The Portland Interscholastic League (PIL), the governing body for high school sports in Portland Public Schools, recently released their plan to move all Portland high schools into the 6A category. This represents a change from the existing system which has schools competing at the 5A or 6A level depending on enrollment and level of competition.

Although the PIL plan has met little resistance from the Oregon Scholastic Athletic Association (OSAA) or from the public at large, there are a few details of the plan that need to be scrutinized to determine whether or not the plan truly addresses the issues of equity and competition that it purports to address.

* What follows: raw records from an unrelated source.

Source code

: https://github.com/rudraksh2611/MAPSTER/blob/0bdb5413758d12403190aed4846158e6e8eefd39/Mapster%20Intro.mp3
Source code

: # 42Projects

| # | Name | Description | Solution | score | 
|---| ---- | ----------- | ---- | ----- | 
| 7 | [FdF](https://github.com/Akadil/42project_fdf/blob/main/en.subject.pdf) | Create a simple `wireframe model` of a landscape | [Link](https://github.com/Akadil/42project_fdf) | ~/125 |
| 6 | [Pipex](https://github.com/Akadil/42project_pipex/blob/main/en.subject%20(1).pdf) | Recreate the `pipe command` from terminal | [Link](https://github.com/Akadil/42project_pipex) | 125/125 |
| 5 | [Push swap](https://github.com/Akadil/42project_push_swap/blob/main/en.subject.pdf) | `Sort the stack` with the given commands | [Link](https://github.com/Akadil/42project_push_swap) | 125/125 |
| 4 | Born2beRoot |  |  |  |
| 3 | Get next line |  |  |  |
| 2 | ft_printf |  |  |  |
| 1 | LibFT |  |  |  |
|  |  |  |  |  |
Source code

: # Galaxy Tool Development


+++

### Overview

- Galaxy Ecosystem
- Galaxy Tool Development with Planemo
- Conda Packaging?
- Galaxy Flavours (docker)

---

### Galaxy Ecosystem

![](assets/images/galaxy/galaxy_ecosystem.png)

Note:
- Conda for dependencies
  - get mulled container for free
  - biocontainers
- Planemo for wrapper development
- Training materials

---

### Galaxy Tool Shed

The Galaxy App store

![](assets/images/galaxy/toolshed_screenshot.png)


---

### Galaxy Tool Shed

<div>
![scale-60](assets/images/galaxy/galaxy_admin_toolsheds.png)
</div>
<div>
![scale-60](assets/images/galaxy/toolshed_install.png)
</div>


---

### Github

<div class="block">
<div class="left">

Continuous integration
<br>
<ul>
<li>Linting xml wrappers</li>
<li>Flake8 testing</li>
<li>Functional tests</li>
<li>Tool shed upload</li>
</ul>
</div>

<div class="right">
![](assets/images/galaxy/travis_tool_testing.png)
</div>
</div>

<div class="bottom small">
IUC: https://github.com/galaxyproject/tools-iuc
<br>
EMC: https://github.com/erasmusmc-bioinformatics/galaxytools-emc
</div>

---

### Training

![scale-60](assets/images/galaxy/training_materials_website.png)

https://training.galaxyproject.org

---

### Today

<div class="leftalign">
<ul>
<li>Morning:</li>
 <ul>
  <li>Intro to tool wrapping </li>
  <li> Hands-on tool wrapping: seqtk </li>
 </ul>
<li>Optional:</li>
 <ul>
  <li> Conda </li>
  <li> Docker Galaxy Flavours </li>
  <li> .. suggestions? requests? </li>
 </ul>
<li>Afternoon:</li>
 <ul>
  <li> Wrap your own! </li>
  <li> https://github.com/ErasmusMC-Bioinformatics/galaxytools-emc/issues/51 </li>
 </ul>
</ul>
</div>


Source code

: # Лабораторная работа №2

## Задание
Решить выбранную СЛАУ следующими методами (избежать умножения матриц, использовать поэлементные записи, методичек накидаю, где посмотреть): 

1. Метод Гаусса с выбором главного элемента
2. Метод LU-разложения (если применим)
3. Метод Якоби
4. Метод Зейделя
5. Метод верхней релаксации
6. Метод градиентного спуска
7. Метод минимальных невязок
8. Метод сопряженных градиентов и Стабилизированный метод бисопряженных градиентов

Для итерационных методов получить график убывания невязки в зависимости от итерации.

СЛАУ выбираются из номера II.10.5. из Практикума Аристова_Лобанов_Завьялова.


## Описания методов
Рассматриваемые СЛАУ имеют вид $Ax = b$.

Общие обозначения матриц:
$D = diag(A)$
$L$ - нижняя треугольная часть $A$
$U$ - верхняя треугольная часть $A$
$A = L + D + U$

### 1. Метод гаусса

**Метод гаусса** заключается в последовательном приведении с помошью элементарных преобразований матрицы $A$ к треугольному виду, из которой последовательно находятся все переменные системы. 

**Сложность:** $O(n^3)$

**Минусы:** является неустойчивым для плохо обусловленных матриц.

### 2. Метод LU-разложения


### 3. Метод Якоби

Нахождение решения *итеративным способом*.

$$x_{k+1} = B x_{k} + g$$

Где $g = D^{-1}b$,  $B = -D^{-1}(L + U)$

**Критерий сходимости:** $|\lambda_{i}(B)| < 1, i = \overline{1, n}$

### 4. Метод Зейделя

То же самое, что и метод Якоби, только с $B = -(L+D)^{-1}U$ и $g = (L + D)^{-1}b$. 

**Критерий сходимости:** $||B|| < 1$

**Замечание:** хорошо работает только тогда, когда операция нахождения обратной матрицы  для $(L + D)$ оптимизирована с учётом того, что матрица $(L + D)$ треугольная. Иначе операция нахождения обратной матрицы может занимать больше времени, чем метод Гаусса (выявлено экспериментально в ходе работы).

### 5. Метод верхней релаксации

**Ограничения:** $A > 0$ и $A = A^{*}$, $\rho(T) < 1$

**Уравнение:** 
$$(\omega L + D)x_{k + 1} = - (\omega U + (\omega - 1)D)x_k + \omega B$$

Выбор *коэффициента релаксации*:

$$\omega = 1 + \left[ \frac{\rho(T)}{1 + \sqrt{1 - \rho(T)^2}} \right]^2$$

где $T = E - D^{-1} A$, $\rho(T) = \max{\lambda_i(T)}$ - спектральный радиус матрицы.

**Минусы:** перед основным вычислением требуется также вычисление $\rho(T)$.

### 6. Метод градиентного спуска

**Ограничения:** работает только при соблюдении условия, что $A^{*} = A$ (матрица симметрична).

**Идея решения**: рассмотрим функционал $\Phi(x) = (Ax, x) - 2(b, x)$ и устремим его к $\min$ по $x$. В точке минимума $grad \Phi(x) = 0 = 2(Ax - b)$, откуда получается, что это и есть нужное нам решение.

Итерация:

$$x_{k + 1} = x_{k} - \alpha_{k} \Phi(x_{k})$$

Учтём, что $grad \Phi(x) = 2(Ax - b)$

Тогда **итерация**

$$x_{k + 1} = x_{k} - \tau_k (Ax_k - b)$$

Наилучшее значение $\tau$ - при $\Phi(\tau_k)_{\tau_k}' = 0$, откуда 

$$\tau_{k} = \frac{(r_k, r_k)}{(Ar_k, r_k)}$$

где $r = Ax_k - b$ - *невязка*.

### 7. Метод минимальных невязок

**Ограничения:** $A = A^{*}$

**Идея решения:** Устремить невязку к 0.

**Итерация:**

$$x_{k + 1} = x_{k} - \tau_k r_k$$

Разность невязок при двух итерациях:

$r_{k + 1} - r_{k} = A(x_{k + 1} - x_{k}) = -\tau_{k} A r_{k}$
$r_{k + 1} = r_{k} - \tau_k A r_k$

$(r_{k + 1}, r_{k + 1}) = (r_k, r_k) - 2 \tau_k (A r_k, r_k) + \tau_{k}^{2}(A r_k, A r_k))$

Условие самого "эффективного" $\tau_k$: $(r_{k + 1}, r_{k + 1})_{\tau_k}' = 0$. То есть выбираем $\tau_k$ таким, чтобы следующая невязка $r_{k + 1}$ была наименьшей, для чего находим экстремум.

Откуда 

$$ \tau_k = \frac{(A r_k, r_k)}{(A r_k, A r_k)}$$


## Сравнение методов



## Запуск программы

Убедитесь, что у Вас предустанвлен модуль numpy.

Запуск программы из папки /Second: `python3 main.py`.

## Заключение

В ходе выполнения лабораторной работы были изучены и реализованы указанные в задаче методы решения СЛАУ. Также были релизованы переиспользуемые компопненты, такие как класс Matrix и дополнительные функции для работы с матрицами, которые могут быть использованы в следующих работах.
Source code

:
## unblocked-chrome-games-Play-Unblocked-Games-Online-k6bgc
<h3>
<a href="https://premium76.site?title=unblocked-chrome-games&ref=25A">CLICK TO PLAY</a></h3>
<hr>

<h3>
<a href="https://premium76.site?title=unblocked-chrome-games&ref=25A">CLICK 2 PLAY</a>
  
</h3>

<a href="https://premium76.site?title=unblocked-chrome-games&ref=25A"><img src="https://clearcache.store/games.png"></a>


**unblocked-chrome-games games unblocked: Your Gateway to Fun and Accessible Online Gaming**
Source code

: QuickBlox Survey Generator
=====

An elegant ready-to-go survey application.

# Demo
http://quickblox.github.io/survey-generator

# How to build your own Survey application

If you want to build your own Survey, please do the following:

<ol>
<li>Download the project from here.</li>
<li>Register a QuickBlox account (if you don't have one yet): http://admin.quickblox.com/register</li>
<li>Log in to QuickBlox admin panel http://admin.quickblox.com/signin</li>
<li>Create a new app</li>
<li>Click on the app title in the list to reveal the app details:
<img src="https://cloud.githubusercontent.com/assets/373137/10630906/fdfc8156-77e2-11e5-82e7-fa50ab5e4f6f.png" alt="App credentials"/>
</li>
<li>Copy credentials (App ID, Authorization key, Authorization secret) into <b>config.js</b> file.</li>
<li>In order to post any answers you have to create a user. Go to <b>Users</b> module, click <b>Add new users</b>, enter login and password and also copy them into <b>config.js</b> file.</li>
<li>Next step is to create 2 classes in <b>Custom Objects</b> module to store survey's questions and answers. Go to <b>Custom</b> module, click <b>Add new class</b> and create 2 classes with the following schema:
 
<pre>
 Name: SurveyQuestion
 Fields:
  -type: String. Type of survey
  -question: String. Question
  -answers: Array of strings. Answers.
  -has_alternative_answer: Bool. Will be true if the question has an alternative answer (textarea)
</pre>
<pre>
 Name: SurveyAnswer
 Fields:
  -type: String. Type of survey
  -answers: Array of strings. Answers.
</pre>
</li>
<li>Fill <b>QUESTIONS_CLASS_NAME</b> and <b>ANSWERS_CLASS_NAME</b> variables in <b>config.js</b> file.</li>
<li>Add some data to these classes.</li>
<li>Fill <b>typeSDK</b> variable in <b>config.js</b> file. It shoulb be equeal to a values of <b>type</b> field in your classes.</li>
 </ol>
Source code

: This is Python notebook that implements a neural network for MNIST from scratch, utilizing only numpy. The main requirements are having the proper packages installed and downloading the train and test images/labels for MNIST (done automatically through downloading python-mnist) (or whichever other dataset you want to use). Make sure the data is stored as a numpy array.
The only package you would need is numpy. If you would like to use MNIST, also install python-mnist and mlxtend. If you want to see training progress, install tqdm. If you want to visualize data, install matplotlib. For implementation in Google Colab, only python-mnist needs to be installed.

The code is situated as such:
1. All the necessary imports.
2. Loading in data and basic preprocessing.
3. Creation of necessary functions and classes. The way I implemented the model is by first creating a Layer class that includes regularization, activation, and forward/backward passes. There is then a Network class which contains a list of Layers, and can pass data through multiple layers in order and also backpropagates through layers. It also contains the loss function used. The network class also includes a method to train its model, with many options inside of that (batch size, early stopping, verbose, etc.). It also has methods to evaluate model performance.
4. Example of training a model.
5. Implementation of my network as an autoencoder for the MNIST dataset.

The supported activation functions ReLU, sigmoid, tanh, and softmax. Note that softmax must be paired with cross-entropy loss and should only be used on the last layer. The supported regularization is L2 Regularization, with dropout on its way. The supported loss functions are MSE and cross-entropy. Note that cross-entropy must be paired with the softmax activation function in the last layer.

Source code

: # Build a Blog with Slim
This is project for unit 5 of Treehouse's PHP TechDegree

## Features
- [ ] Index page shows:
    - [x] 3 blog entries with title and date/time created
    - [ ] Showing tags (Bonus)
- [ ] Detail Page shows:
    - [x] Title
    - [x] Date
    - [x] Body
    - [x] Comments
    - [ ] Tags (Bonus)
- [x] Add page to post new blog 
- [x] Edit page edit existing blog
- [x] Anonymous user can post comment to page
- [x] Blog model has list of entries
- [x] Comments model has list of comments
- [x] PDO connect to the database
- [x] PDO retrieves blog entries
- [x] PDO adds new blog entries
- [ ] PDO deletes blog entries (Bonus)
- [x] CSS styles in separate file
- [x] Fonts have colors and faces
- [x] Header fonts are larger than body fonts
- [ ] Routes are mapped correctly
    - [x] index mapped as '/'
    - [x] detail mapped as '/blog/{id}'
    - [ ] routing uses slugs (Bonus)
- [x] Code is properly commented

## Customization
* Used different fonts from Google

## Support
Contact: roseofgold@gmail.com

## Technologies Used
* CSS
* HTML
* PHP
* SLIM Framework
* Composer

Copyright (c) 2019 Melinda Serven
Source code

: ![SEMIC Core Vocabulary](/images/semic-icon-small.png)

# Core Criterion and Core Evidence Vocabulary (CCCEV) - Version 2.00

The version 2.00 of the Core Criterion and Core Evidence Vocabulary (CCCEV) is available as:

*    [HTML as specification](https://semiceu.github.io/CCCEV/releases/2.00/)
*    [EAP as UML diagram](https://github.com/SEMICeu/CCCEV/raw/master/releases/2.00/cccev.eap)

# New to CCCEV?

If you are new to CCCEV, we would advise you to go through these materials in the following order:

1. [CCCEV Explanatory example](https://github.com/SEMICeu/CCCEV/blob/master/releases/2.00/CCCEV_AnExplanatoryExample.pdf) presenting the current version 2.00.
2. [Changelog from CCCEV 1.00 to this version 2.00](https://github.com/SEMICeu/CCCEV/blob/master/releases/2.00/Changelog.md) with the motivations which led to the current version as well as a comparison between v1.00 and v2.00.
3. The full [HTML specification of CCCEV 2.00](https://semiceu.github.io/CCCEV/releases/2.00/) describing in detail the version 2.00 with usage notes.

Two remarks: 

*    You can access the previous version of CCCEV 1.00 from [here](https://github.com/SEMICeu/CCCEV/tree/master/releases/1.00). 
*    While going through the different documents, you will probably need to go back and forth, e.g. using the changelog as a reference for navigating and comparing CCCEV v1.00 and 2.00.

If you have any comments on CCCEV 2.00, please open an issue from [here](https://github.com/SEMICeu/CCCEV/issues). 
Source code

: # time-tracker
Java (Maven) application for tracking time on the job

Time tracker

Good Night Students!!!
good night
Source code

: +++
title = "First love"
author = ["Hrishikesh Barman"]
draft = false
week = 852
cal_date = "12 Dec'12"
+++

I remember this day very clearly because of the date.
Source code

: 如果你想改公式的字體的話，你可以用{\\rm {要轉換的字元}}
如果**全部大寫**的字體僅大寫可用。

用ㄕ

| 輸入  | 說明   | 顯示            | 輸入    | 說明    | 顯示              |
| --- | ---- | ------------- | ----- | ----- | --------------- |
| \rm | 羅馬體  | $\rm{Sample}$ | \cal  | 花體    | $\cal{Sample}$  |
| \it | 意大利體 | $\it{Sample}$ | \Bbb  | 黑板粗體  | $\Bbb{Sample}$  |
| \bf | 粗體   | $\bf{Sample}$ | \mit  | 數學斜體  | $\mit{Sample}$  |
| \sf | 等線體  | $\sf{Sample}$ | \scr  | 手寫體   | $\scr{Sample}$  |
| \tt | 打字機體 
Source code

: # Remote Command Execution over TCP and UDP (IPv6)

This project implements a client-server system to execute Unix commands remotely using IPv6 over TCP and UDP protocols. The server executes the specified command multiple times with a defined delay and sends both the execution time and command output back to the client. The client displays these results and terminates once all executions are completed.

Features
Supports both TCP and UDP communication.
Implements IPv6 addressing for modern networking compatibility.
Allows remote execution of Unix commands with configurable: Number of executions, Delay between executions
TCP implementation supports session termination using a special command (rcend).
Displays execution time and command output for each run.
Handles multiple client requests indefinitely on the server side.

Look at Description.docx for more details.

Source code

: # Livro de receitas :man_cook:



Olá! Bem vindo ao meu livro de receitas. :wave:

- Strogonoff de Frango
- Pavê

The revised PIL will do little to change the schedules of Grant and Lincoln (who are the only PIL teams competing at the 6A level), other than offer them a few more fairly easy wins. For teams currently competing in 5A, the change of division will represent a major increase in competition. In theory, that would be a great challenge for teams, but in practice, it could prove to be humiliating and overwhelming for others. Benson, for example, was winless last year in football. Jefferson narrowly avoided going winless by winning the last game of the season (against Benson). While the switch to 6A will mean less traveling for poor football programs to lose badly (Benson dropped a game to Hermiston after driving five hours to get there), it may mean getting beaten worse in front of a larger home audience.

For football, a high resource sport (think about pads, coaches, camps, transportation), there are great disparities between high school programs. Some schools’ sidelines could be mistaken for the junior college level. Others could be mistaken for a mediocre middle school team. Lumping struggling 5A programs in with such powerhouses as Central Catholic, Jesuit and Sunset will only highlight the vast inequality that exists between schools with deep-pocketed boosters and fundraisers, and those without.

The PIL hopes some of these problems can be solved by shoring up the feeder teams (freshman and junior varsity levels) to create competitive varsity squads. They’ve even gone so far as hinting that programs that can’t establish reliable feeders may end up merging with other schools to meet that need. That could end with a scenario where Jefferson and Benson, traditional PIL rivals, might merge their programs, thus eliminating one of the rivalries the reorganization is seeking to preserve.

Beyond the loss of competition, though, this could also mean the loss of teams for some schools. For some schools, the loss of a major sports program, like football, could be a death blow. For many students, especially those who struggle to connect in the classroom, athletics provides a source of engagement with school and can be a great source of personal achievement. Further, sports teams help provide schools with cohesion, identity and are a major source of school spirit, even if they can’t break .500.

Football is the extreme case through which we can examine the PIL reshuffle. The reorganization probably won’t have as big of an impact on other sports (cross country, volleyball, tennis), and in some cases it may allow athletes who play sports not offered at all schools (swim team, golf, lacrosse) more opportunity to join another school’s team. By looking at football, though, we’re able to see the subtler trends written large. Namely, PIL’s willingness to tinker with the athletic departments of seven PPS high schools (currently making up the 5A PIL division) in order to meet the needs of two schools wanting to continue competing at 6A (Lincoln and Grant who make up the oddly lonely “Special District”). If they were truly after competition and equity, they would offer Grant and Lincoln the opportunity to shift down and join the existing 5A PIL, where the rest of the district competes.